Extract, unchanged, every line from the top of the material below through the line with "text: (365, 599)", and no more.

### [Exercise input]
******************************
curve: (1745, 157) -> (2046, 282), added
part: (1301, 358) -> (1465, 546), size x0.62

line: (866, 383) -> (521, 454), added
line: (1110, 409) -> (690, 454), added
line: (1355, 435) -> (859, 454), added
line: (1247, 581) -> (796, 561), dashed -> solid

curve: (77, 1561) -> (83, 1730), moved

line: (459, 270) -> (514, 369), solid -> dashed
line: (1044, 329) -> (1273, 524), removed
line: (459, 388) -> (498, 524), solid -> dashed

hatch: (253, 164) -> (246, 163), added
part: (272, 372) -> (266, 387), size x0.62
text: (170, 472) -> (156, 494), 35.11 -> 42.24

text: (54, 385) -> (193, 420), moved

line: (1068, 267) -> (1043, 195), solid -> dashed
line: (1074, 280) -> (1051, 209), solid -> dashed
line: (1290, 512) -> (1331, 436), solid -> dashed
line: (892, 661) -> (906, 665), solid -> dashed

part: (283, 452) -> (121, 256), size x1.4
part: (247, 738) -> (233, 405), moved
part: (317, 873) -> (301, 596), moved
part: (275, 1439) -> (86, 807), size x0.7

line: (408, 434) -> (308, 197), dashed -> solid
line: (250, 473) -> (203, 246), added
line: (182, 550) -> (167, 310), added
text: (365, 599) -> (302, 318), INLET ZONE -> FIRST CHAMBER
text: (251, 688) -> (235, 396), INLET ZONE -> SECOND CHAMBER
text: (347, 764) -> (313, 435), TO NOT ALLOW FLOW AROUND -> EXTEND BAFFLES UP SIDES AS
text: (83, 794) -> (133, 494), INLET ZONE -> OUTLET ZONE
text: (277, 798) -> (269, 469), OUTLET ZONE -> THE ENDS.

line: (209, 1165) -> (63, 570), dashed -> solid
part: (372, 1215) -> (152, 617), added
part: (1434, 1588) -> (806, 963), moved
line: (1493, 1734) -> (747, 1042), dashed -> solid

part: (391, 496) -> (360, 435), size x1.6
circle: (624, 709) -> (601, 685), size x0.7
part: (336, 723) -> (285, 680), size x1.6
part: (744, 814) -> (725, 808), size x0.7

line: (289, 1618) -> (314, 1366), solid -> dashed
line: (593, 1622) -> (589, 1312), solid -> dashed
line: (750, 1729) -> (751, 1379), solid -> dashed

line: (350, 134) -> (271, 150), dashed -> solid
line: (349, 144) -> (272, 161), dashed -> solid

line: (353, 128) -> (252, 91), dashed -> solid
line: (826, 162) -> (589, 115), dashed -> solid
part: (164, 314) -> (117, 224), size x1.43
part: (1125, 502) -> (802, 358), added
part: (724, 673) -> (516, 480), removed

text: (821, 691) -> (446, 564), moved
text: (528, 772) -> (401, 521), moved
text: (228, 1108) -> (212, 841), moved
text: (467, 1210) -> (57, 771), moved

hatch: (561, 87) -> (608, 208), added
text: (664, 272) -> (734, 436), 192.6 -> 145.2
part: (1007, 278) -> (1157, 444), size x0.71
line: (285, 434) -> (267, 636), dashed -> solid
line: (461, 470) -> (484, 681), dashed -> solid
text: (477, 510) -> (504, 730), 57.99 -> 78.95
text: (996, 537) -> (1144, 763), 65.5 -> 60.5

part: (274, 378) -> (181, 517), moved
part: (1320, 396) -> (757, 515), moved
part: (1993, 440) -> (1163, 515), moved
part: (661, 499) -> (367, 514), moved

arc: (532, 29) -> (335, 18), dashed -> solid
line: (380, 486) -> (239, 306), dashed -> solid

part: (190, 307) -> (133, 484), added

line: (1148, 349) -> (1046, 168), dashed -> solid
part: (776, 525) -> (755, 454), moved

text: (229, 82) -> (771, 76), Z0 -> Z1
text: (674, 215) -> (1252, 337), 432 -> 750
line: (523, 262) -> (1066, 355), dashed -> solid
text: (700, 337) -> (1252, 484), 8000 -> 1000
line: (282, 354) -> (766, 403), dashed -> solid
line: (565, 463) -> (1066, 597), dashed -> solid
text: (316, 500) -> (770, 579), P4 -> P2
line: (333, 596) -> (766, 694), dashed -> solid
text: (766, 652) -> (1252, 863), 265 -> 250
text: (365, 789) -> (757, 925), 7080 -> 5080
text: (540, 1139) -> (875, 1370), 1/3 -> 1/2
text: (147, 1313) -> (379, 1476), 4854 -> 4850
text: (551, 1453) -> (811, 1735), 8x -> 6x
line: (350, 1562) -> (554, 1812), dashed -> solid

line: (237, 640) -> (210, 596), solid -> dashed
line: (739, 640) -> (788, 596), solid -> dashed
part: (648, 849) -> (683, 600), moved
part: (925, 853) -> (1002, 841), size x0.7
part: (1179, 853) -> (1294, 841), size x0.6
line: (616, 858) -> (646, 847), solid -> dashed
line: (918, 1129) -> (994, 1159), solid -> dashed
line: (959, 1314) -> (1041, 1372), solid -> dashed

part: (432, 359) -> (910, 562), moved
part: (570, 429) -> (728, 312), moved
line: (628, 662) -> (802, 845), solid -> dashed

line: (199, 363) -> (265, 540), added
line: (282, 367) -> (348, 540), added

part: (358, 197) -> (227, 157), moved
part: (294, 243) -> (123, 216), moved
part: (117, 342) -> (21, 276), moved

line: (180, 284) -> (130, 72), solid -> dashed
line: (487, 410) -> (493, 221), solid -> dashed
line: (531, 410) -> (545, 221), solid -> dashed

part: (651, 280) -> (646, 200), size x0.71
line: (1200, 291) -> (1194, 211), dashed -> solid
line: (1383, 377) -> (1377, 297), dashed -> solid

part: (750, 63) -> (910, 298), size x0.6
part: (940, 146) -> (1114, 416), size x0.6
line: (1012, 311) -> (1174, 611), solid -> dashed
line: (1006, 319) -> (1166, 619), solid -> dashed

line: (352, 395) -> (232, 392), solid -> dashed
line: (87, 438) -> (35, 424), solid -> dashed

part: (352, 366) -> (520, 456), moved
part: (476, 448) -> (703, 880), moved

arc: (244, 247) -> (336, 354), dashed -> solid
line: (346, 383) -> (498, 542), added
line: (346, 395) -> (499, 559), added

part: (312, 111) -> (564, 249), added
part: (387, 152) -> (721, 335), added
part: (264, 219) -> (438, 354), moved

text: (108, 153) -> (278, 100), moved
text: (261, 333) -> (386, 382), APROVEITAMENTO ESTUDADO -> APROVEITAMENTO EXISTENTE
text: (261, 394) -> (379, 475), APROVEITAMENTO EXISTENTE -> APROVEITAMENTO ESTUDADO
******************************
### [Response area]
curve: (1745, 157) -> (2046, 282), added
part: (1301, 358) -> (1465, 546), size x0.62

line: (866, 383) -> (521, 454), added
line: (1110, 409) -> (690, 454), added
line: (1355, 435) -> (859, 454), added
line: (1247, 581) -> (796, 561), dashed -> solid

curve: (77, 1561) -> (83, 1730), moved

line: (459, 270) -> (514, 369), solid -> dashed
line: (1044, 329) -> (1273, 524), removed
line: (459, 388) -> (498, 524), solid -> dashed

hatch: (253, 164) -> (246, 163), added
part: (272, 372) -> (266, 387), size x0.62
text: (170, 472) -> (156, 494), 35.11 -> 42.24

text: (54, 385) -> (193, 420), moved

line: (1068, 267) -> (1043, 195), solid -> dashed
line: (1074, 280) -> (1051, 209), solid -> dashed
line: (1290, 512) -> (1331, 436), solid -> dashed
line: (892, 661) -> (906, 665), solid -> dashed

part: (283, 452) -> (121, 256), size x1.4
part: (247, 738) -> (233, 405), moved
part: (317, 873) -> (301, 596), moved
part: (275, 1439) -> (86, 807), size x0.7

line: (408, 434) -> (308, 197), dashed -> solid
line: (250, 473) -> (203, 246), added
line: (182, 550) -> (167, 310), added
text: (365, 599) -> (302, 318), INLET ZONE -> FIRST CHAMBER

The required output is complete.